Instructions to follow:
Starting with the first line, output the data exactly through to the end.
***** Data shown *****
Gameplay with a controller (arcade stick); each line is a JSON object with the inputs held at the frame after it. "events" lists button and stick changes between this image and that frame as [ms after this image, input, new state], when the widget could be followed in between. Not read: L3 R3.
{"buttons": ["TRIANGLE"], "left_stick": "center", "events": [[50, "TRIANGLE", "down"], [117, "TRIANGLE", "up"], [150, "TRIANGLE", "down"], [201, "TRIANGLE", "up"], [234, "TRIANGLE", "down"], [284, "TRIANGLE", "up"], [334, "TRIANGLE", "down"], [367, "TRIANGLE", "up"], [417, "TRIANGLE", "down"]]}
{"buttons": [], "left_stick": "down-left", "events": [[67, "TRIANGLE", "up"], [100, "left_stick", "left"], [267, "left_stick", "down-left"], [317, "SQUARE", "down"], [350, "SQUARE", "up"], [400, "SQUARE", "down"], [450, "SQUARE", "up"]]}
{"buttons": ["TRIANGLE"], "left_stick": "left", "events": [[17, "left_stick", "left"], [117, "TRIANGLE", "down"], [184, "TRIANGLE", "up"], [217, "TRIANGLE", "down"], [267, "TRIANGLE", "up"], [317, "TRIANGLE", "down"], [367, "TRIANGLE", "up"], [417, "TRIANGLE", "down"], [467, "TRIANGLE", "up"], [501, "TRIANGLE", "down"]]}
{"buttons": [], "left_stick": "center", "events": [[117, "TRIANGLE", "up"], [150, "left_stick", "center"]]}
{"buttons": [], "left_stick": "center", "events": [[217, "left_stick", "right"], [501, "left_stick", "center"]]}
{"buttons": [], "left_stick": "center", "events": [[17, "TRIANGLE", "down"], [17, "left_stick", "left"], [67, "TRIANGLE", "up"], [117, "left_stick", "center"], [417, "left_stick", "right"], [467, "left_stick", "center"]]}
*****
Answer to this task:
Gameplay with a controller (arcade stick); each line is a JSON object with the inputs held at the frame after it. "events" lists button and stick changes between this image and that frame as [ms after this image, input, new state], when the widget could be followed in between. Not read: L3 R3.
{"buttons": ["TRIANGLE"], "left_stick": "center", "events": [[50, "TRIANGLE", "down"], [117, "TRIANGLE", "up"], [150, "TRIANGLE", "down"], [201, "TRIANGLE", "up"], [234, "TRIANGLE", "down"], [284, "TRIANGLE", "up"], [334, "TRIANGLE", "down"], [367, "TRIANGLE", "up"], [417, "TRIANGLE", "down"]]}
{"buttons": [], "left_stick": "down-left", "events": [[67, "TRIANGLE", "up"], [100, "left_stick", "left"], [267, "left_stick", "down-left"], [317, "SQUARE", "down"], [350, "SQUARE", "up"], [400, "SQUARE", "down"], [450, "SQUARE", "up"]]}
{"buttons": ["TRIANGLE"], "left_stick": "left", "events": [[17, "left_stick", "left"], [117, "TRIANGLE", "down"], [184, "TRIANGLE", "up"], [217, "TRIANGLE", "down"], [267, "TRIANGLE", "up"], [317, "TRIANGLE", "down"], [367, "TRIANGLE", "up"], [417, "TRIANGLE", "down"], [467, "TRIANGLE", "up"], [501, "TRIANGLE", "down"]]}
{"buttons": [], "left_stick": "center", "events": [[117, "TRIANGLE", "up"], [150, "left_stick", "center"]]}
{"buttons": [], "left_stick": "center", "events": [[217, "left_stick", "right"], [501, "left_stick", "center"]]}
{"buttons": [], "left_stick": "center", "events": [[17, "TRIANGLE", "down"], [17, "left_stick", "left"], [67, "TRIANGLE", "up"], [117, "left_stick", "center"], [417, "left_stick", "right"], [467, "left_stick", "center"]]}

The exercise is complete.